Unterhalb des Hauptbereichs von Ash Lawn waren Fremden­führerinnen in zeitgenössischen Kostümen dabei, zu spinnen, zu weben, Fett für Kerzen zu schmelzen und zu kochen. Little Marilyn - Marilyn Sanburne junior, die seit kurzem geschieden war und ihren Mädchennamen wieder angenommen hatte - war heute die verantwortliche Fremdenführerin in Ash Lawn. Ob­wohl erst Anfang Dreißig, hatte die jüngere Marilyn finanziell eine Menge für Ash Lawn sowie das William and Mary College getan.
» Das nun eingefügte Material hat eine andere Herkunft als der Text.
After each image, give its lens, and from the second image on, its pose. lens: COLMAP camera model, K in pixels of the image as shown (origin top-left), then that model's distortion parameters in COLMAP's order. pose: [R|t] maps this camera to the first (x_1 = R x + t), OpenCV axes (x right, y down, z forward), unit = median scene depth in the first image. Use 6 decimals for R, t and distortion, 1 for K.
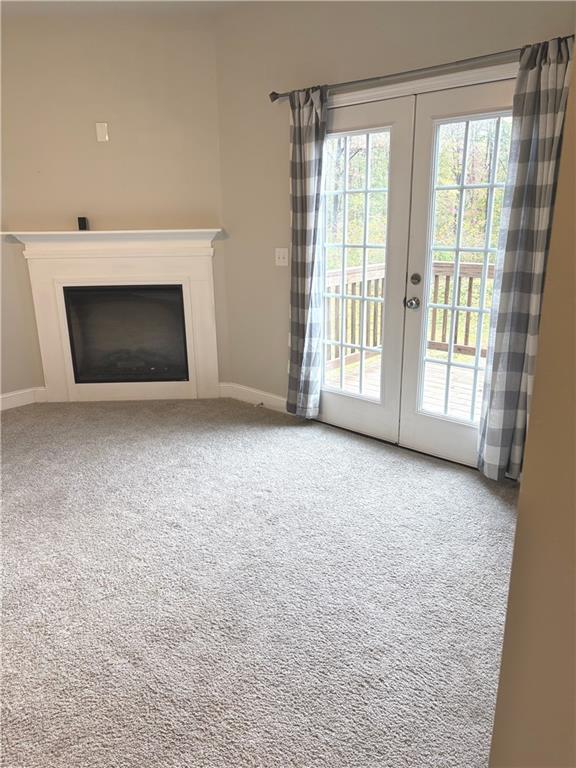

Das College unterhielt Haus und Grundstück von James Monroe und stellte die meisten Fremdenführerinnen. Little Ma­rilyn war stolze Absolventin des William and Mary College, wo sie so oft die Fächer gewechselt hatte, bis ihre Studienberater die Hoffnung aufgaben, daß sie je Examen machen würde. Schließlich hatte sie sich auf Soziologie verlegt, was ihrer Mut­ter ungemein mißfiel und folglich Little Marilyn um so besser gefiel.
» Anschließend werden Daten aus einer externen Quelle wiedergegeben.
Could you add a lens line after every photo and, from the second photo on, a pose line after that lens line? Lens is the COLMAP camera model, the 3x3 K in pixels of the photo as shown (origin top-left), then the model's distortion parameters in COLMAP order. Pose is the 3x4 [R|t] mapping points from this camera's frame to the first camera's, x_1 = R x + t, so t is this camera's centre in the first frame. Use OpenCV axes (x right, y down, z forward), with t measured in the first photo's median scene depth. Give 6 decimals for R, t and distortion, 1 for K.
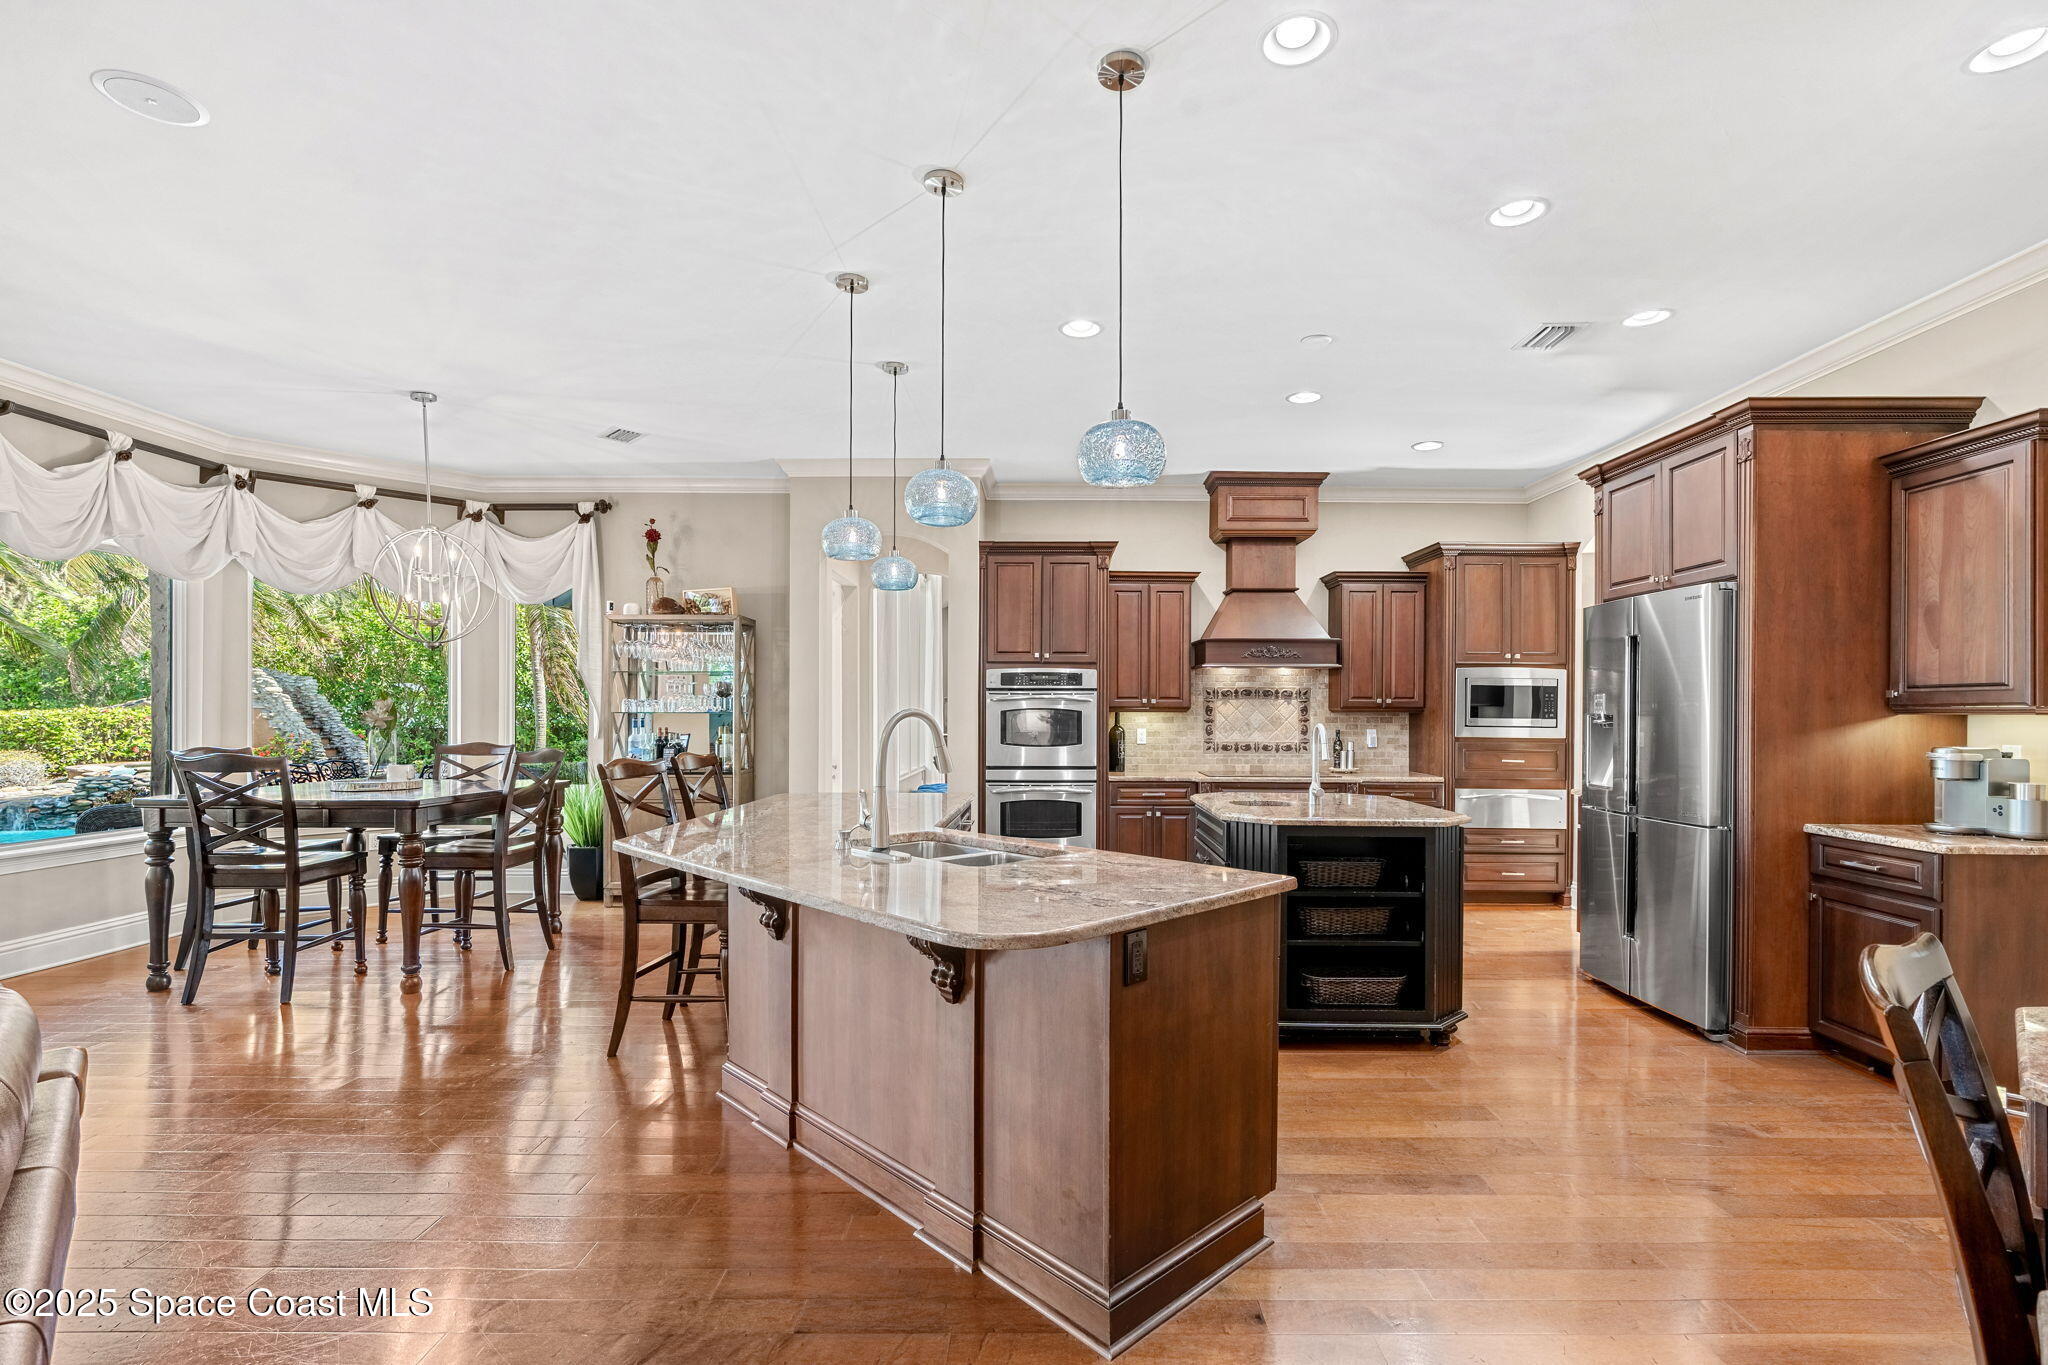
lens RADIAL K [[917.0, 0, 1036.0], [0, 917.0, 704.8], [0, 0, 1]] dist [-0.006705, 0.000160]
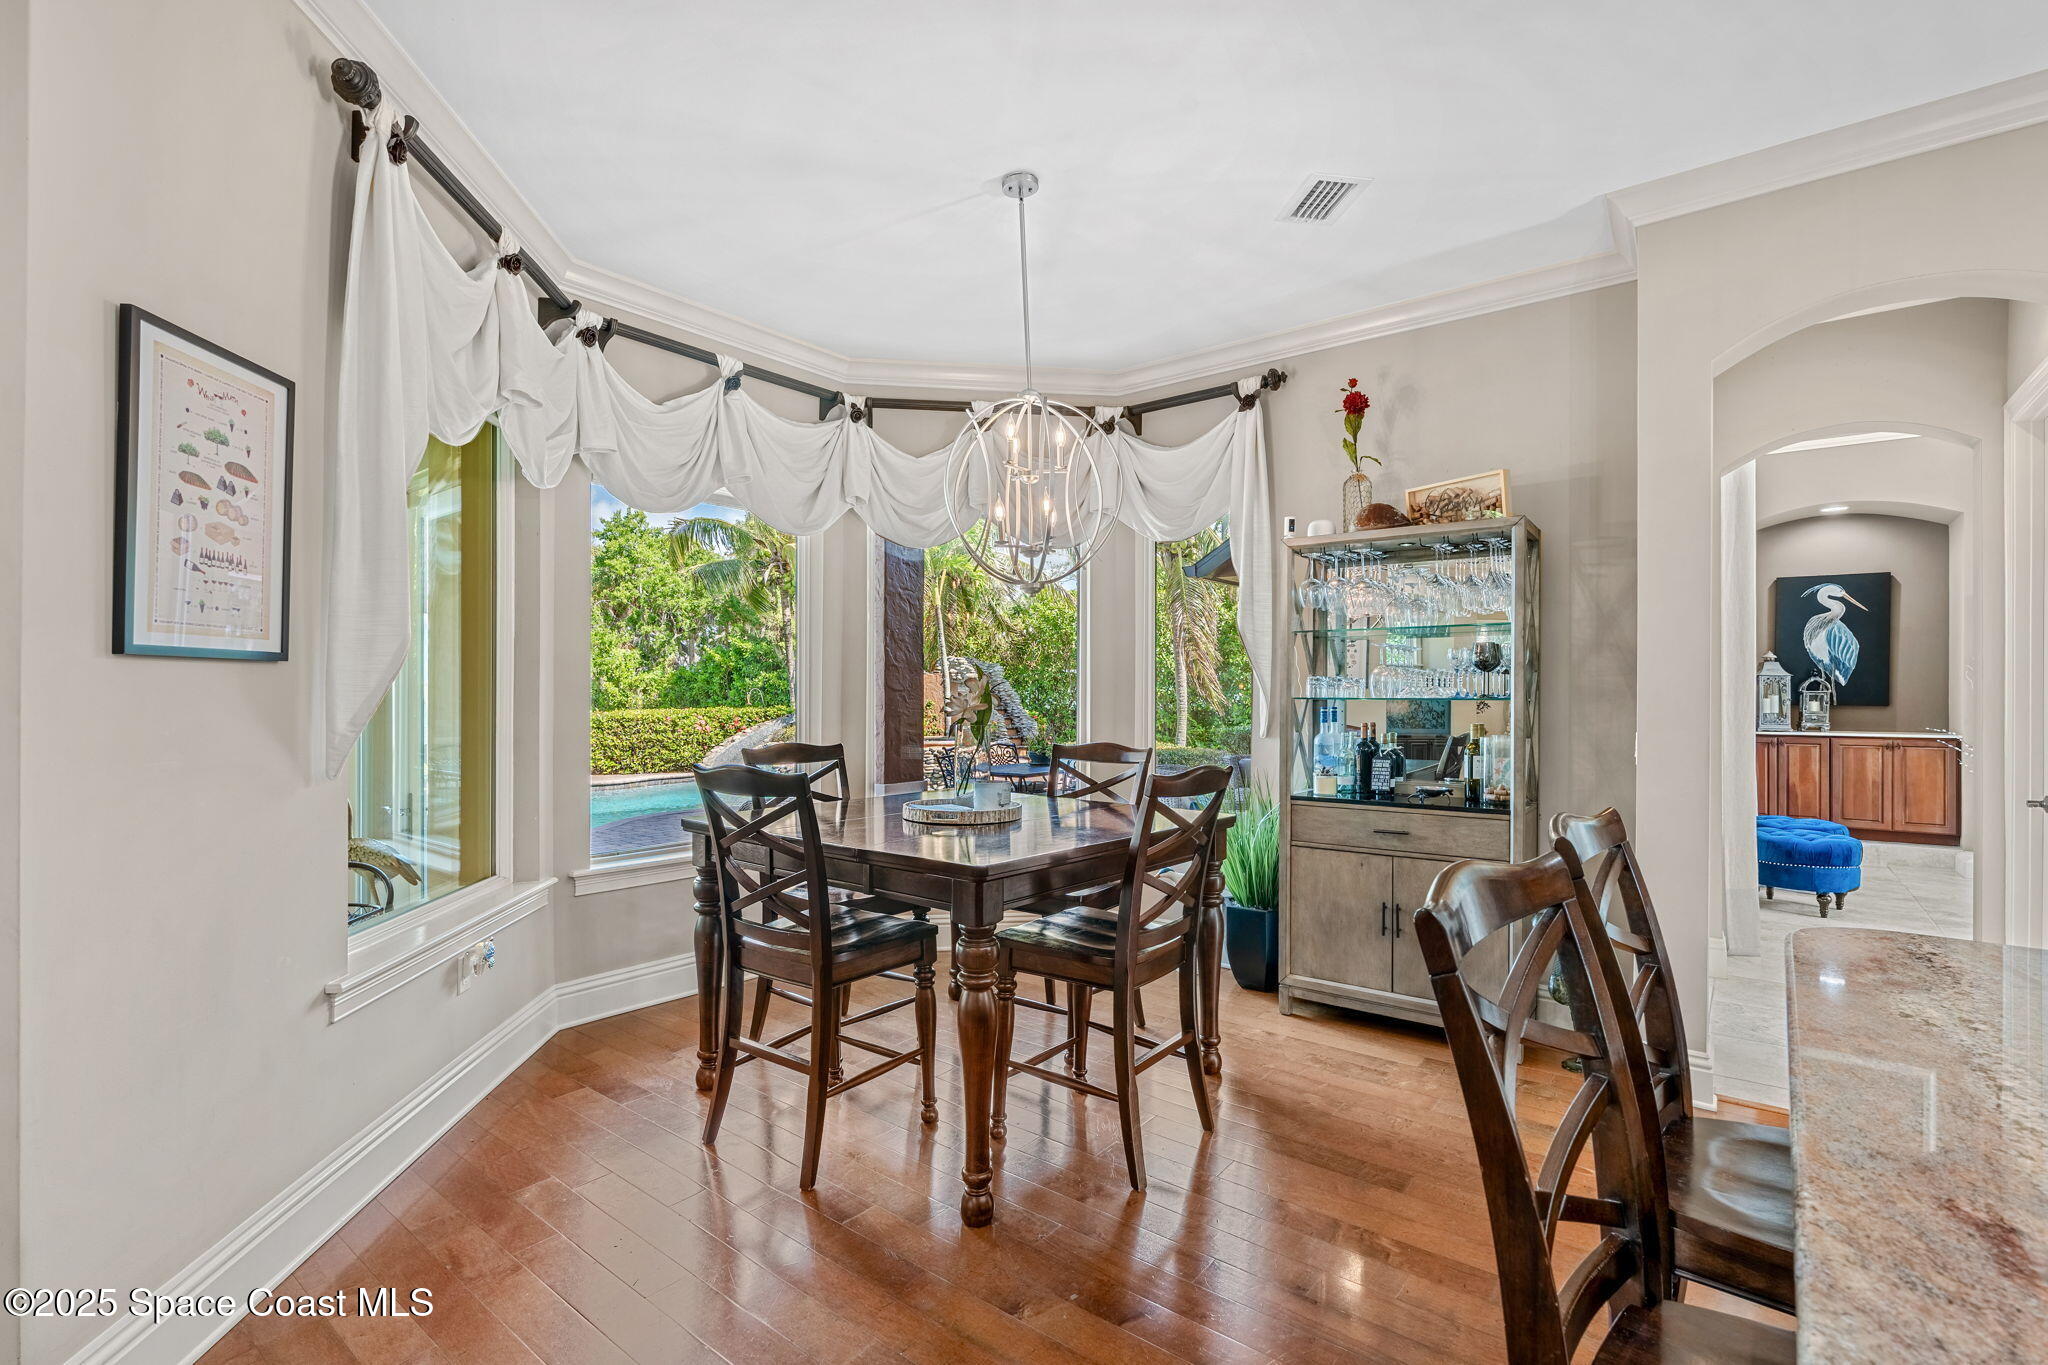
lens RADIAL K [[917.0, 0, 1036.0], [0, 917.0, 704.8], [0, 0, 1]] dist [-0.006705, 0.000160]
pose [[0.794824, 0.008856, -0.606775, -0.239758], [0.001501, 0.999862, 0.016558, 0.002446], [0.606838, -0.014072, 0.794701, 0.430609]]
Da Harry Absolventin des Smith College in Massachusetts war, gehörte sie nicht zum engeren Kreis von Ash Lawn, aber das Personal pflegte gute Beziehungen zur Gemeinde, so daß Harry und ihre Tiere sich dort willkommen fühlten. Natürlich kannten alle in Ash Lawn Mrs. Murphy und Tucker.

Die anderen Fremdenführerinnen waren an diesem 30. Juli Kerry McCray, eine kesse Rotblonde, die auf dem College Litt­le Marilyns Zimmergenossin gewesen war, Laura Freely, eine hochgewachsene, strenge Dame um die sechzig, und Aysha Gill Cramer, ebenfalls eine Collegefreundin von Little Marilyn. Da Aysha erst im April geheiratet hatte - ein schauerlich übertrie­benes gesellschaftliches Ereignis -, brauchten alle noch etwas Zeit, sich an den Namen Cramer zu gewöhnen. Danny Tucker, Susans sechzehnjähriger Sohn, arbeitete als Gärtner, und es machte ihm Spaß. Susan half im Andenkenladen aus, weil die Kassiererin sich krank gemeldet hatte.

Durch ein Kuddelmuddel bei der Einteilung waren Aysha und Kerry zur selben Zeit hier. Die zwei konnten sich nicht riechen. Zusammen mit Little Marilyn waren die drei von Kind an die besten Freundinnen gewesen, und auch noch die ganze Zeit auf dem College, wo sie derselben Studentinnen-Verbindung ange­hört hatten.

Nach dem Examen waren sie zusammen nach Europa gefah­ren und schließlich nach einem Jahr getrennte Wege gegangen. Sie schrieben sich Unmengen von Briefen. Kerry war als erste nach Crozet zurückgekehrt und hatte eine Anstellung bei der Crozet National Bank gefunden, die um die Jahrhundertwende als Lokalbank gegründet worden war, aber jetzt ganz Mittelvir­ginia bediente. Little Marilyn war wenig später gefolgt, hatte geheiratet, was schiefging, und sich scheiden lassen. Aysha war erst vor sechs Monaten nach Albemarle County zurückgekehrt. Ihr tadelloses Französisch und Italienisch waren hier nicht ge­fragt. Die Aussichten auf eine Karriere waren in diesem kleinen Winkel der Welt so minimal, daß Heiraten immer noch eine echte Karriere für junge Frauen darstellte, vorausgesetzt, sie fanden ein geeignetes Opfer.

Die Freundinnen knüpften wieder da an, wo sie aufgehört hat­ten. Aysha, in jüngeren Jahren ein bißchen pummelig, war zu einer hübschen Frau herangereift, die vor Ideen übersprudelte.

Little Marilyn, die sich gerade von ihrer Scheidung erholte, war noch deprimiert. Sie brauchte ihre Freundinnen.

Kerry, damals noch mit Norman Cramer verlobt, hatte Aysha und Little Marilyn oft eingeladen, abends mit ihnen essen, ins Kino oder zu einer nächtlichen Veranstaltung in die Blue- Ridge-Brauerei zu gehen.

Norman, schmächtig und schüchtern, hatte ein hübsches Ge­sicht, das große blaue Augen umrahmte. Er arbeitete ebenfalls in der Crozet National Bank, als Chefbuchhalter. Als aufregend hätte ihn wohl niemand spontan bezeichnet, daher kippten alle aus den Latschen, als Aysha ihn Kerry ausspannte. Keiner konnte begreifen, weshalb sie ihn wollte, außer daß sie die Dreißig überschritten hatte, ungern arbeitete und die Ehe als bequemen Ausweg sah.